What the exercise asks = Your reply should consist of the entries, copied exactly and stripped of images.

=== Entries provided ===

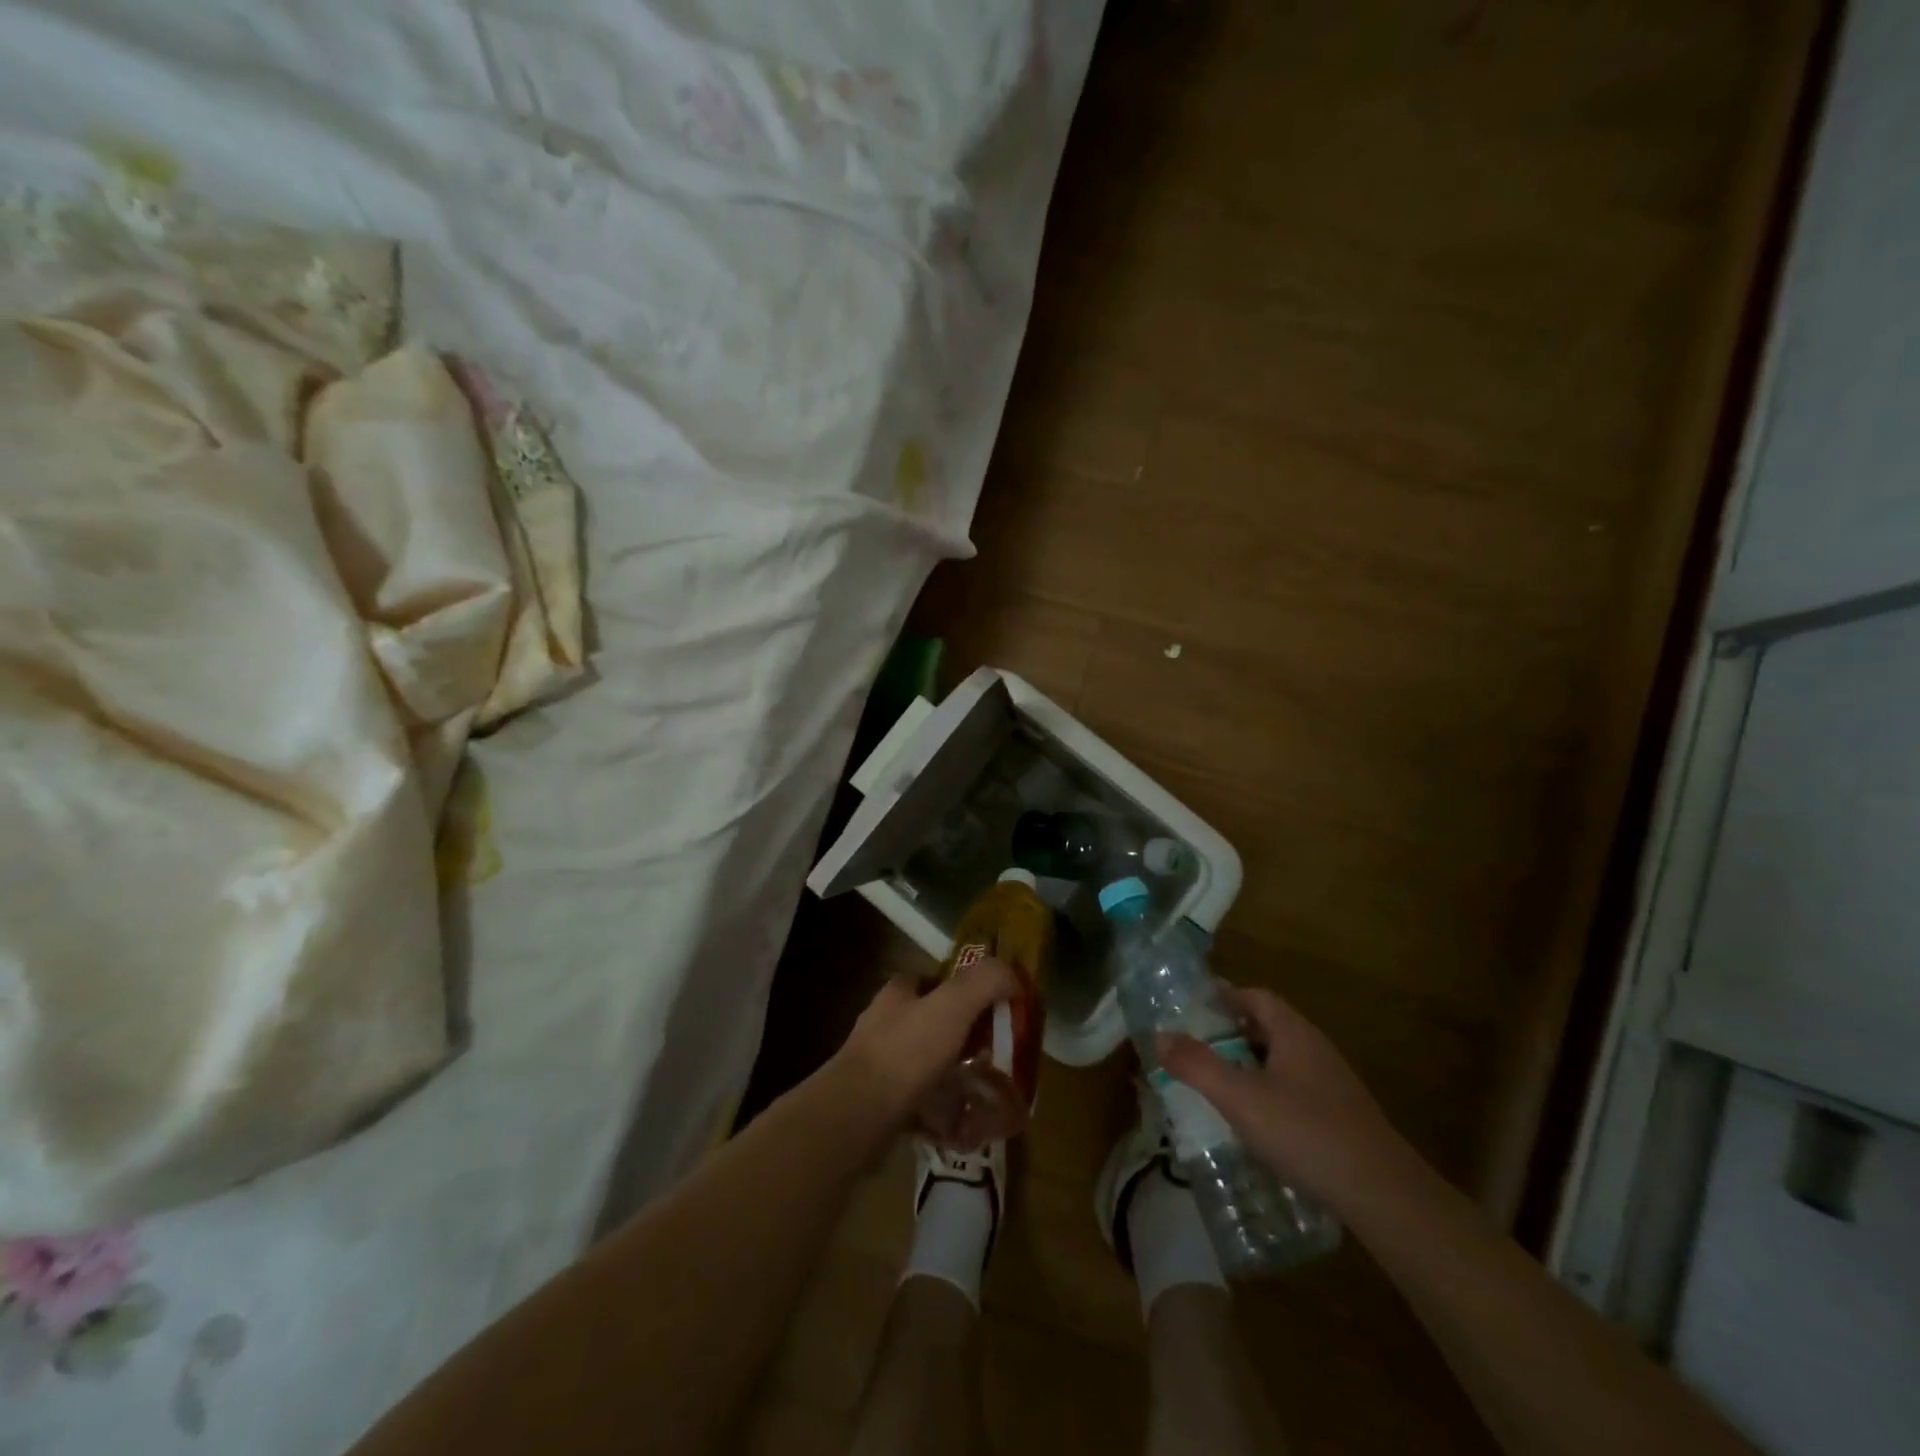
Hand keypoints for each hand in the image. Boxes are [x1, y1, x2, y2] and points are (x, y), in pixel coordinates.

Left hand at [827, 956, 1019, 1133]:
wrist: (857, 1114)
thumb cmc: (906, 1051)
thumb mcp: (953, 1005)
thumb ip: (984, 982)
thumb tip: (1013, 976)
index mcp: (898, 994)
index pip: (932, 980)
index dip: (963, 990)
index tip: (991, 1010)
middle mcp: (883, 1023)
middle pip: (929, 1021)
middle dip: (959, 1036)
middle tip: (992, 1055)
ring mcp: (876, 1065)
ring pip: (922, 1062)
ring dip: (949, 1074)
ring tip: (981, 1092)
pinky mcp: (875, 1102)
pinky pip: (915, 1100)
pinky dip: (936, 1109)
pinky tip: (958, 1124)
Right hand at [1159, 985, 1411, 1216]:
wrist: (1384, 1195)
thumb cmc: (1306, 1133)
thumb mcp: (1240, 1098)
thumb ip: (1197, 1065)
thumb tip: (1160, 1035)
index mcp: (1295, 1033)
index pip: (1257, 997)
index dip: (1226, 997)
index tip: (1195, 1008)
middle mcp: (1316, 1050)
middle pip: (1270, 1027)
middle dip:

===

Answer =
Hand keypoints for each hand in the image. Boxes are [x1, y1, x2, y2] and points are (x, y), in pixel coordinates.

Left hand at [827, 956, 1019, 1133]:
wrist: (857, 1114)
thumb cmc: (906, 1051)
thumb mcp: (953, 1005)
thumb ip: (984, 982)
thumb tip: (1013, 976)
index mcp: (898, 994)
index pip: (932, 980)
index dip: (963, 990)
index tip: (991, 1010)
middle mcp: (883, 1023)
middle pip: (929, 1021)
middle dip: (959, 1036)
middle tip: (992, 1055)
ring mcp: (876, 1065)
ring pip: (922, 1062)
ring dip: (949, 1074)
ring tip: (981, 1092)
pinky mcp: (875, 1102)
pinky pip: (915, 1100)
pinky dip: (936, 1109)
pinky tip: (958, 1124)
Right hand at [1159, 985, 1411, 1216]:
wrist: (1384, 1195)
thumb cmc: (1306, 1133)
thumb mcp: (1240, 1098)
thumb ip: (1197, 1065)
thumb tip: (1160, 1035)
index mcp: (1295, 1033)
index pip: (1257, 997)
index dip: (1226, 997)
index tip: (1195, 1008)
middle mcp: (1316, 1050)
middle pip: (1270, 1027)
middle dip:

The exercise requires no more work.